Without food in the stomach to slow absorption, alcohol travels quickly through the small intestine and into the bloodstream.
With food, the process is slowed, Erickson says: “It’s not the food absorbing the alcohol. It’s the slowness of the stomach emptying.”
Party hosts looking to avoid drunken guests should circulate more than just a few nibbles throughout the evening, rather than relegating the nosh to remote tables or running out of food early as alcohol continues to flow.
Tim Laird, chief entertaining officer for Brown-Forman Corp. – which produces Jack Daniel’s and Woodford Reserve among several other wines and spirits – recommends self-serve food stations scattered around a party room stocked with mini sandwiches of beef or pork tenderloin, along with bruschetta, cheese and cracker platters, fresh-cut vegetables and dips, mini-baked potatoes topped with caviar and easy-to-grab desserts such as bars and brownies.

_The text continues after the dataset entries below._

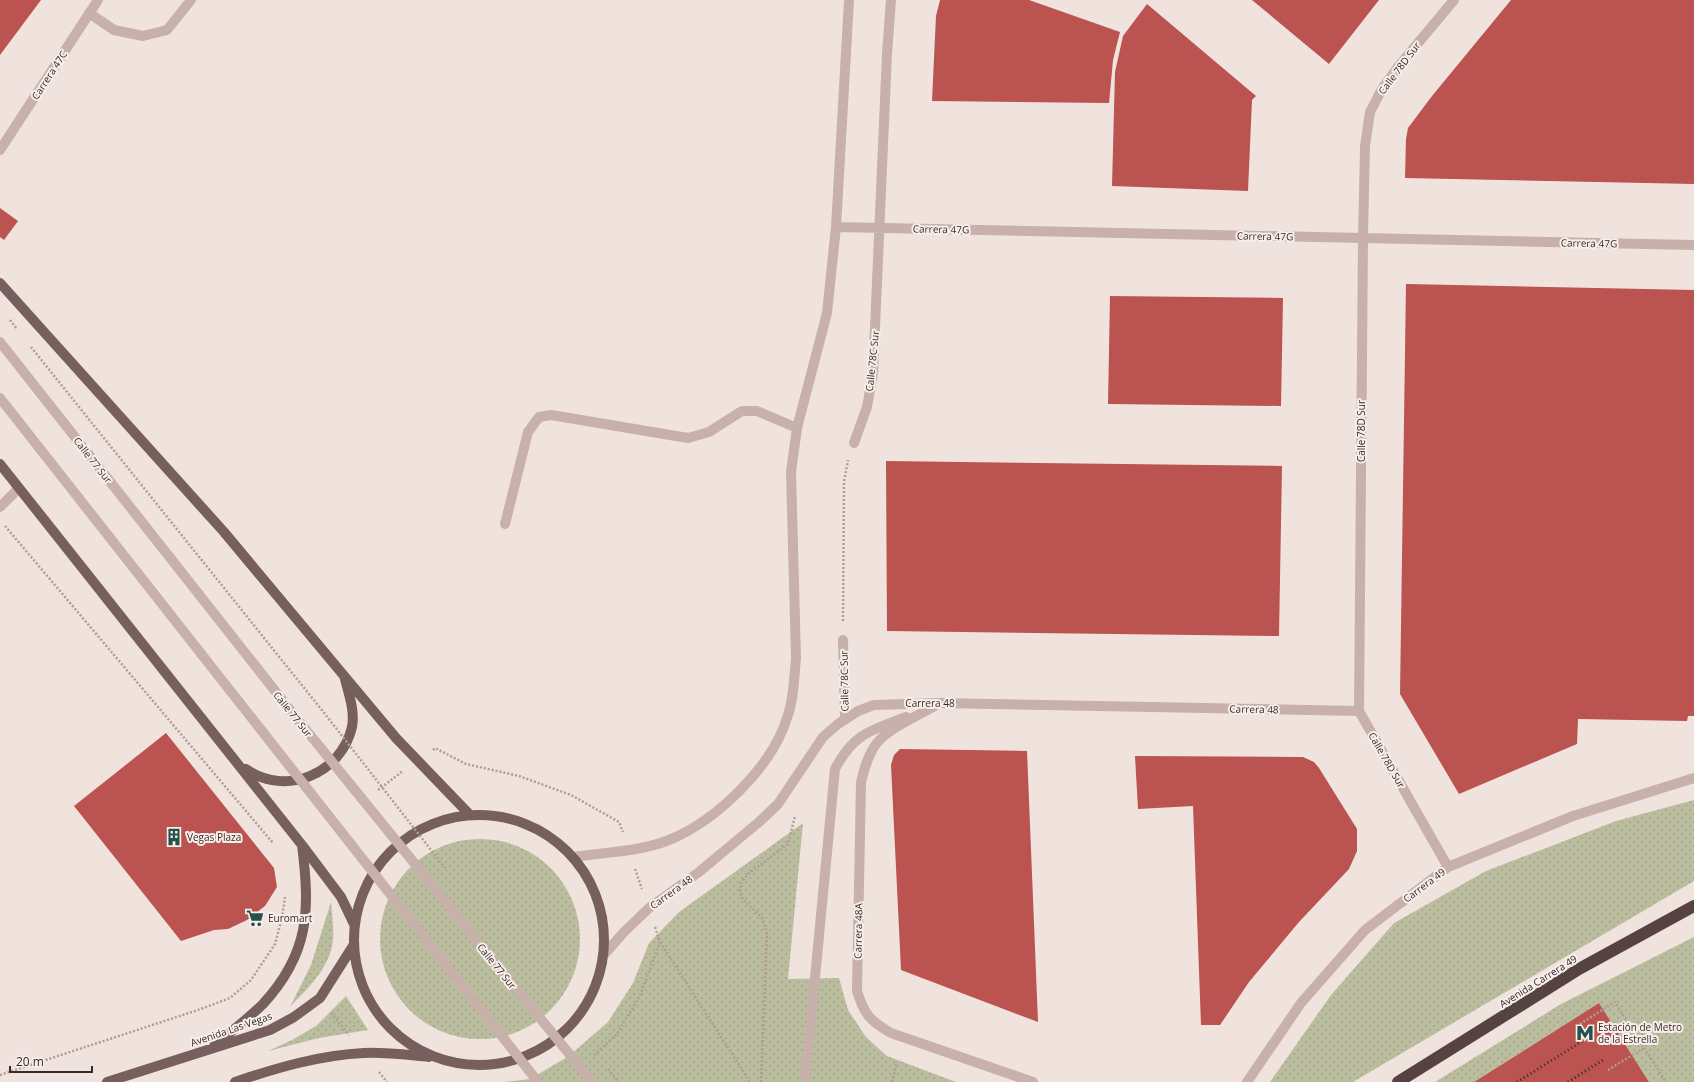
<svg xmlns="http://www.w3.org/2000/svg" width="1694" height="1082" font-family="'Open Sans',sans-serif">
<style>
.grass{fill:url(#grass-dots)}
.building{fill:#bb5350}
.lines{fill:none;stroke-linecap:round;stroke-linejoin:round}
.path{stroke:#b39b95;stroke-width:2.5;stroke-dasharray:2 2;stroke-linecap:butt}
.minor{stroke:#c7b1aa;stroke-width:10}
.major{stroke:#765f5c;stroke-width:10}
.highway{stroke:#564341;stroke-width:12}
.rail{stroke:#352a29;stroke-width:3;stroke-dasharray:1 3;stroke-linecap:butt}
.path-bridge{stroke:#b39b95;stroke-width:2.5;stroke-dasharray:2 2;stroke-linecap:butt}
.minor-bridge{stroke:#c7b1aa;stroke-width:10}
.labels{text-anchor:middle;stroke-width:4;stroke-linejoin:round;paint-order:stroke}
.street-label{font-size:10px;fill:#352a29;stroke:#f8eeea}
.poi-label{font-size:10px;fill:#352a29;stroke:#f8eeea;text-anchor:start}
</style>
<defs>
<pattern id="grass-dots" width="8" height="8" patternUnits="userSpaceOnUse"><rect width="8" height="8" fill="#babe9f"/><path d="M2 2h.1M6 6h.1" fill="none" stroke="#a0a389" stroke-width="1.8" stroke-linecap="round"/></pattern>
</defs>
<rect width="100%" height="100%" fill="#f0e3de"/>
<path class="grass" d="M1694,800V881L1353,1082H1270L1331,995L1394,923L1486,871L1616,821Z
M803,823L788,979L839,978L848,1010L866,1037L887,1056L956,1082H504L530,1079L569,1056L608,1022L633,983L649,943L679,912Z
M380 939a100 100 0 1 1 200 0a100 100 0 1 1-200 0Z
M331,902C332,914 334,928 333,940C330,968 308,988 290,1007L311,965Z
M1694,937V1082H1649L1599,1003L1474,1082H1435L1561,1004Z
M346,996L368,1030L319,1038L268,1051L292,1040L316,1026Z"/>
<path class="building" d="M0,0H41L0,55Z
M940,0H1029L1120,32L1113,60L1109,103L932,101L936,16Z
M1252,0H1379L1329,64Z
M1511,0H1694V184L1405,178L1406,139L1408,128L1432,96Z
M1147,4L1256,96L1252,100L1248,191L1112,186L1115,72L1123,36Z
M0,208L18,221L4,240L0,237Z
M1406,284L1694,290V716H1688L1687,721L1578,719L1577,744L1459,794L1400,694Z
M1110,296L1283,298L1281,406L1108,404Z
M886,461L1282,466L1279,636L887,631Z
M166,733L274,868L277,887L265,906L247,920L228,929L214,930L181,941L74,806Z
M900,749L1027,751L1038,1022L901,970L891,765L894,755Z
M1135,756L1303,757L1314,762L1319,768L1357,829V851L1349,869L1299,922L1249,982L1220,1025H1201L1193,806L1138,809Z
M1599,1003L1649,1082H1474Z"/>
<g class="lines">
<path class="path" d="M5,526L273,843
M843,621L844,482L848,460
M433,750L435,748L466,764L519,776L571,795L619,822L623,832
M378,790L403,771
M635,869L642,889
M655,927L660,942L750,1082
M331,1013L349,1035
M1580,1024L1615,1002L1666,1082
M594,1055L616,1035L640,996L660,942
M1608,1070L1644,1048
M379,1072L387,1082
M0,1075L198,1010L230,998L251,980L275,944L282,918L285,897
M761,1082L767,934L763,919L742,898L740,893L741,883L748,874L788,844L795,816
M892,1082L897,1062"/>
<path class="minor" d="M89,13L114,30L143,36L167,30L191,0
M0,150L98,0
M836,227L1694,245
M854,443L867,407L873,373L887,54L891,0
M0,507L19,488
M505,524L528,432L539,417L551,415L688,438L709,432L742,411H757L797,428
M843,640L845,719
M938,704C920,715 885,729 874,747C867,758 864,770 861,782L857,991C864,1014 870,1021 891,1033L1033,1082
M573,857C605,852 639,852 669,840C716,821 772,767 787,718C794,699 794,678 796,658L791,472L797,428L827,313L836,227L849,0
M1448,867L1359,711L1363,238L1365,146L1370,112L1382,89L1398,67L1454,0
M604,955L623,933L649,908L699,872L759,822L778,804L823,737L838,724L858,711L874,705L939,703L1359,711
M805,1082L835,769C854,733 870,731 906,717
M1247,1082L1301,1003L1365,930L1448,867L1573,816L1694,778"/>
<path class="major" d="M0,283L224,532L396,738L470,815
M0,464L302,845L341,897L354,924
M246,769C286,797 341,774 352,727C355,711 349,695 345,679
M354 940a125 125 0 1 1 250 0a125 125 0 1 1-250 0Z
M214,1046C230,1032 248,1019 263,1004C310,953 310,910 302,845
M107,1082L270,1030L294,1017L320,998L353,946
M235,1082C276,1068 320,1055 364,1053C386,1052 407,1055 429,1057"/>
<path class="highway" d="M1398,1082L1579,969L1694,906"/>
<path class="rail" d="M1517,1082L1589,1037
M1568,1082L1603,1060"/>
<path class="path-bridge" d="M10,320L17,329
M31,347L325,714L445,868
M608,1069L619,1082"/>
<path class="minor-bridge" d="M0,342L298,720L592,1082
M0,398L538,1082"/>
</g>
<defs>
<g id="building-bare" transform="scale(1.38)"><path d="M-4-6H4V6H1V3H-1V6H-4ZM-2.5-4.3h1.7v1.8h-1.7ZM.8-4.3h1.7v1.8H.8ZM-2.5-1h1.7V.8h-1.7ZM.8-1h1.7V.8H.8Z" fill="#22534c" stroke="#f8eeea" stroke-width="2.5" paint-order="stroke"/></g>
<g id="supermarket-bare" transform="scale(1.38)"><path d="M-6-5.5h2.5l.6 2H6L4.5 2H-2.5L-4.4-4H-6ZM-1.5 3.2a1.3 1.3 0 1 0 .1 0ZM3 3.2a1.3 1.3 0 1 0 .1 0Z" fill="#22534c" stroke="#f8eeea" stroke-width="2.5" paint-order="stroke"/></g>
<g id="metro-bare" transform="scale(1.38)"><path d="M-5.5 5V-5H-3L0 0L3-5H5.5V5H3V-.5L0 4L-3-.5V5Z" fill="#22534c" stroke="#f8eeea" stroke-width="2.5" paint-order="stroke"/></g>
</defs>
<g fill-rule="evenodd">
<use href="#building-bare" x="174" y="837"/>
<use href="#supermarket-bare" x="255" y="918"/>
<use href="#metro-bare" x="1585" y="1033"/>
</g>
<g class="labels">
<g class="street-label">
<text transform="translate(1399 68) rotate(-53)" y="4">Calle 78D Sur</text>
<text transform="translate(49 75) rotate(-57)" y="4">Carrera 47C</text>
<text transform="translate(941 229) rotate(1)" y="4">Carrera 47G</text>
<text transform="translate(1265 236) rotate(1)" y="4">Carrera 47G</text>
<text transform="translate(1589 243) rotate(1)" y="4">Carrera 47G</text>
<text transform="translate(872 361) rotate(-84)" y="4">Calle 78C Sur</text>
<text transform="translate(1361 431) rotate(-90)" y="4">Calle 78D Sur</text>
<text transform="translate(93 460) rotate(52)" y="4">Calle 77 Sur</text>
<text transform="translate(844 681) rotate(-91)" y="4">Calle 78C Sur</text>
<text x="930" y="707">Carrera 48</text>
<text transform="translate(1254 709) rotate(1)" y="4">Carrera 48</text>
<text transform="translate(293 714) rotate(51)" y="4">Calle 77 Sur</text>
<text transform="translate(1387 760) rotate(60)" y="4">Calle 78D Sur</text>
<text transform="translate(1424 885) rotate(-37)" y="4">Carrera 49</text>
<text transform="translate(671 892) rotate(-36)" y="4">Carrera 48</text>
<text transform="translate(858 931) rotate(-89)" y="4">Carrera 48A</text>
<text transform="translate(497 966) rotate(51)" y="4">Calle 77 Sur</text>
<text transform="translate(1538 981) rotate(-32)" y="4">Avenida Carrera 49</text>
<text transform="translate(231 1029) rotate(-19)" y="4">Avenida Las Vegas</text>
</g>
<g class="poi-label">
<text x="187" y="841">Vegas Plaza</text>
<text x="268" y="922">Euromart</text>
<text x="1598" y="1031">Estación de Metro<tspan x="1598" dy="12">de la Estrella</tspan></text>
</g>
</g>
<path d="M10 1066v6h82v-6" fill="none" stroke="#352a29" stroke-width="2"/>
<text x="16" y="1066" font-size="12" fill="#352a29" stroke="#f8eeea" stroke-width="3" paint-order="stroke">20 m</text>
</svg>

But food is no magic bullet: A drinker with a full stomach might consume too much alcohol in a short period believing it isn’t having an effect, only to learn otherwise once the food passes through the intestine and the alcohol remains in the bloodstream.

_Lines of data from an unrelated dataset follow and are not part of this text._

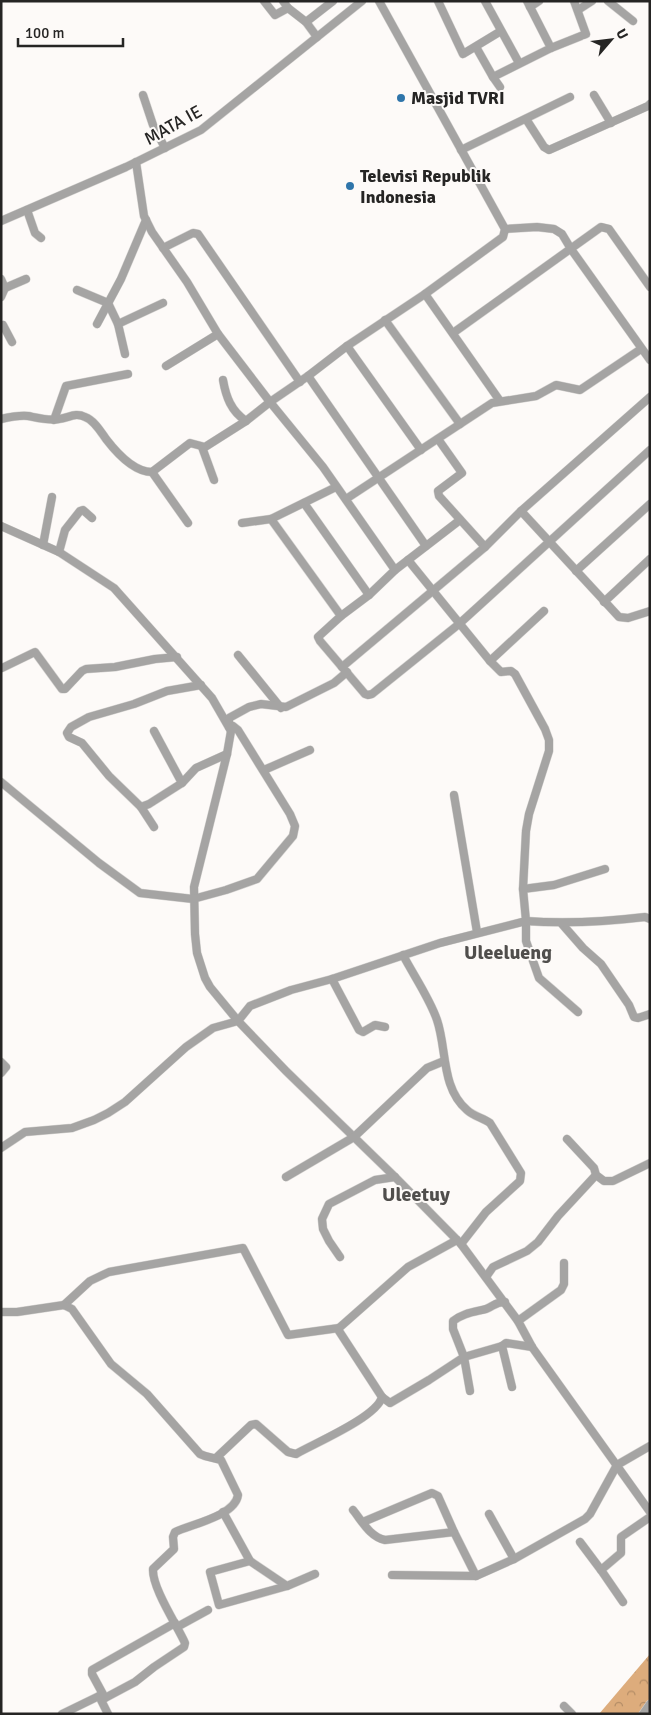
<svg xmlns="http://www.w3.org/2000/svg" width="651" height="1715" viewBox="0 0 651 1715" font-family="Signika,sans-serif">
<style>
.forest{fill:url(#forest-crowns)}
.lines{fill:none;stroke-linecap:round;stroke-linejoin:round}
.minor-casing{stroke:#d6d4d2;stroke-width:9}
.minor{stroke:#a5a4a3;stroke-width:8}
.poi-dot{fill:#2f75aa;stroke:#fdfaf8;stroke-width:2}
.labels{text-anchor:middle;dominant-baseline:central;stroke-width:4;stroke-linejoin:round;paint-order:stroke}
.poi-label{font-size:18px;font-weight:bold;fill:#262524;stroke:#fdfaf8;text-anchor:start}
.street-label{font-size:18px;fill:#262524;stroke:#fdfaf8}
.quarter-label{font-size:20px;font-weight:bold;fill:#504e4c;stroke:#fdfaf8}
</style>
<defs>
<pattern id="forest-crowns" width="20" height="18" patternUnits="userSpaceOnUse" patternTransform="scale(1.25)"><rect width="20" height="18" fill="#ddac7c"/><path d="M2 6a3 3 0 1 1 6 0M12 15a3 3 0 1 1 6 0" fill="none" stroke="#b38c65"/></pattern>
</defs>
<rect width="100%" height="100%" fill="#fdfaf8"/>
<polygon class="forest" points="650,1654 650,1714 599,1714"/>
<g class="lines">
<defs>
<g id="minor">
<polyline points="264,1 275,15 288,8"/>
<polyline points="283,1 288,8 306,22 317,37"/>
<polyline points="438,1 463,54 501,31"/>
<polyline points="485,1 519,63"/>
<polyline points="608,1 633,21"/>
<polyline points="530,7 539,1"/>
<polyline points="578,10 592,1"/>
<polyline points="306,22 333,1"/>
<polyline points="476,47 493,77 551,48 527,1"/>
<polyline points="551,48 586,34 574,1"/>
<polyline points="493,77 500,87"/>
<polyline points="143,95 153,125 165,148"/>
<polyline points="594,95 611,123"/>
<polyline points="526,119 544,147 549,150 648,106 650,104"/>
<polyline points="461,150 570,97"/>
<polyline points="27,210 35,233 41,238"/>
<polyline points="1,221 126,167 201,130 362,1"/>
<polyline points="505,229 537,227 554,229 562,234 571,249 650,360"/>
<polyline points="163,248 193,233 198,234 300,382"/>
<polyline points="1,279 5,288 1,297"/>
<polyline points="5,288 26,279"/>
<polyline points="77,290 108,303 118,324 125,354"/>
<polyline points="425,294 500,401"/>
<polyline points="385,320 460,424"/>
<polyline points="97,324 121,279 146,220"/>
<polyline points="118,324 163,303"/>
<polyline points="3,325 12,342"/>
<polyline points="453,333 601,227 609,229 650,287"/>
<polyline points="347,346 421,450"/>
<polyline points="166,366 218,334"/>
<polyline points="308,376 426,546"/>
<path d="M223,380c3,17 8,31 23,41"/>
<path d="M1,419c9,-2 18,-4 27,-3 10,2 21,5 31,3 10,-1 16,-7 26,-2 9,3 16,15 21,22 10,13 28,33 46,33l38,-29 15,4 41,-26 24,-19 38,-26 39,-30 78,-52 78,-57 2,-8 -126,-228"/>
<polyline points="54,420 66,386 128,374"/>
<polyline points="438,439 462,473 438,491 439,496 485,547"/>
<polyline points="202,447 214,480"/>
<polyline points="152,472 188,523"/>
<polyline points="346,499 492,403 536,396 556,385 580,390 641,349"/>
<polyline points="304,503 369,595"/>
<polyline points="521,511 619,617 628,618 650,611"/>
<polyline points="271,519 341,616"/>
<polyline points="242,523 271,519 336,487"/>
<polyline points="1,526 59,552 114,588 212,698 231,731 227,754 194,887 195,934 197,953 205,978 210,987 238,1021 286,1071 395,1177 461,1244 518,1321 532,1347 650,1512"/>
<polyline points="43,545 52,497"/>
<polyline points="59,552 65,530 80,511 83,510 92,518"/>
<polyline points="408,560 460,520"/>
<polyline points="395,570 369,595 341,616 318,637 320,641 365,694 368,695 372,694 459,624 650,450"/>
<polyline points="576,571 650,504"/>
<polyline points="604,602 650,559"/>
<polyline points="238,655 281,708"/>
<polyline points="490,661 544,611"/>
<polyline points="342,667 485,547 521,511 650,397"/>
<polyline points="2,668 35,652 62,689 65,689 82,671 86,669 115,667 155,659 177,657"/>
<polyline points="201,685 167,691 134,704 89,717 71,727 67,733 69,737 82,743 109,776 141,807 149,804 182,783 196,768 227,754"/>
<polyline points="229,727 229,718 249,707 261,704 286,707 334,683 347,672"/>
<polyline points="154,731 182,783"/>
<polyline points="264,770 310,750"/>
<polyline points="1,782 99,863 140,893 193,899 226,890 257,879 293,836 295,826 290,814 238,730 233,726 231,731"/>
<polyline points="454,795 477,932"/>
<polyline points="141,807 154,827"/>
<polyline points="523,889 554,885 605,869"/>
<polyline points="562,924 583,948 601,964 629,1005 634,1017 638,1018 650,1014"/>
<path d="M403,955c11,21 27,44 34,65 10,29 4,68 30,90 6,6 16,8 23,13l31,50 -1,8 -34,31 -25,32"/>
<polyline points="332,979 359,1030 363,1032 375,1025 385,1027"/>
<path d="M578,1012l-39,-34 -13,-37v-20c41,3 77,1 119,-4l5,2"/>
<polyline points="1,1062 6,1067 1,1073"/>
<polyline points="567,1139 594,1168 596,1175 604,1181 613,1181 650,1163"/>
<polyline points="1,1148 25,1132 72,1128 94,1120 108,1113 125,1102 186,1047 213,1028 238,1021 250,1006 291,990 332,979 440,943 526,921 523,889 526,831 529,814 549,751 549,740 545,729 515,674 511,671 501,672 490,661 408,560 395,570 323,467 270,402 218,334 187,282 152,232 144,216 136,162"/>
<polyline points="286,1177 354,1137 427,1068 444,1061"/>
<polyline points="340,1257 329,1241 323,1229 322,1219 329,1204 375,1180 395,1177"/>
<polyline points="486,1277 493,1267 527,1251 538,1242 558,1216 596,1175"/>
<polyline points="64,1305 90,1281 109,1272 243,1248 288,1335 339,1328 408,1267 457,1240"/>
<path d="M1,1312h16l47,-7 8,4 39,55 36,30 53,60 5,2 16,4 17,35c-3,21 -46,29 -63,37l-2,5 1,12 -21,20c-1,19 24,56 32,74l-1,4 -30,20 -19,15 -30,16 -6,-2 -37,18"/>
<polyline points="518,1321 561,1290 564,1284 564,1263"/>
<polyline points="339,1328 339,1331 382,1397 390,1403 429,1380 464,1357 502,1346 506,1343 532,1347"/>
<polyline points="502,1346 512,1387"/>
<path d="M470,1391l-6,-34 -11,-28v-8c10,-8 21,-9 33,-12 8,-3 9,-7 19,-7"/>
<path d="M216,1458l35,-33 5,-1 32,28 8,2c19,-11 81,-37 86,-57"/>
<path d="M353,1510c9,11 17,27 32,30l69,-8 22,44"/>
<polyline points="223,1512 250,1561 287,1586 315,1574"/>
<polyline points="489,1514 514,1559"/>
<polyline points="363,1522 432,1493 438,1496 454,1532"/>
<polyline points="580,1542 601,1570"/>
<polyline points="250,1561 210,1572 219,1605 287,1586"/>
<polyline points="392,1575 476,1576 514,1559 585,1519 590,1514 617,1465 650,1446"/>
<polyline points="623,1602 601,1570 621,1553 621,1537 650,1517"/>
<polyline points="177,1627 208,1610"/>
<polyline points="99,1696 108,1714"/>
<polyline points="105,1698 92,1674 92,1670 175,1623"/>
<polyline points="564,1706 572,1714"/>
<polyline points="643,1714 650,1704"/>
</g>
</defs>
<use href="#minor" class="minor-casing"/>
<use href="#minor" class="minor"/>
</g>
<g class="poi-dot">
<circle cx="401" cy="98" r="5"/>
<circle cx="350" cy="186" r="5"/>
</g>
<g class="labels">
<g class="poi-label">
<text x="411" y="98">Masjid TVRI</text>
<text x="360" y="176">Televisi Republik<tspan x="360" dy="21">Indonesia</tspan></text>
</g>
<g class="street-label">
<text transform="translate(173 125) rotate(-29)">MATA IE</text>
</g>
<g class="quarter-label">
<text x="508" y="952">Uleelueng</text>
<text x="416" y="1194">Uleetuy</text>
</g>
</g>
<rect width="651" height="1715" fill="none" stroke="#262524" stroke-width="5"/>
<g transform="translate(611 40) rotate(62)" stroke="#fdfaf8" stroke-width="4" paint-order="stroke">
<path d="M0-4L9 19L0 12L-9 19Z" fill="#262524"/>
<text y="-8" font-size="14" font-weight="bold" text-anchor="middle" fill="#262524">U</text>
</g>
<path d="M18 38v8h105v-8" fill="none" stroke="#262524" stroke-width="2.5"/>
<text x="25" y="38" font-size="15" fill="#262524" stroke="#fdfaf8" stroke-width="4" paint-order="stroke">100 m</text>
</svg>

Food delays absorption of alcohol, but it doesn’t neutralize it, Galeaz and Erickson warn.
Then ease up
Laird, who has been in the hospitality industry for more than 20 years, also suggests serving a signature drink along with a similar, alcohol-free counterpart, in the same glasses with identical garnishes, so guests can feel a part of things without pressure.
“As champagne is a popular drink for the holidays, I set out a sparkling station that has numerous fruit juices where guests can mix their own sparklers,” he says.
“I have club and lemon lime soda also available. Alcohol-free mixers help dilute the drinks as well.”
Cutting back on alcohol service toward the end of an event while continuing to offer alcohol-free beverages is another trick of his trade.
Know your limits
Research indicates that a single alcoholic drink might affect the average woman more than the average man. That’s partly because women tend to have less of the alcohol metabolizing enzyme alcohol dehydrogenase (ADH) in the stomach, causing a larger amount of ingested alcohol to reach the upper intestine and thus the blood, Erickson says.
A drinker’s overall weight is also key to avoiding overconsumption of alcohol. A large person will not be affected as much as a small person by the same amount of alcohol because the alcohol is distributed through more mass.
Again, a good general rule of thumb: The less you weigh, the more likely you are to be affected by the same amount of alcohol.
The holidays can bring on bouts of depression and social anxiety in people who might find themselves relying too much on booze to schmooze.
Thinking about the emotional underpinnings of overindulging is a good place to start, says Georgia Foster, a clinical hypnotherapist in London and creator of a book-CD prevention combination called “The Drink Less Mind.”
“Christmas and New Year are challenging and the stresses and strains can lead to drinking for more than just fun,” she says. “We live in a drinking society and I believe there is nothing wrong with that. I think drinking is something to really enjoy rather than gulp.”
“To savor a delicious glass of wine is wonderful,” Foster says, so long as alcohol doesn’t become a “stress management pill.”
Try these tricks
•Monitor your motor skills as an indicator of intoxication by moving around at a party or in a bar rather than sitting in one place. Parties can be difficult for many people, but falling down at one probably won’t make things easier.
•Try putting a drink down on a table or bar between sips to slow down consumption to no more than one or two drinks per hour. If you’re a fast drinker, try beer over wine or spirits.
More than five drinks of any alcoholic beverage in an evening is probably too many. Keep count.
•Avoid drinking alcohol as a thirst quencher; it’s not a good one. Intersperse alcoholic drinks with glasses of water to stay hydrated and satisfy thirst, especially when consuming salty or dry foods.
•Knocking back a stiff drink to stay warm while caroling or during other winter activities is a misconception, Galeaz says. Alcohol tends to increase your body’s heat loss, making you more susceptible to cold.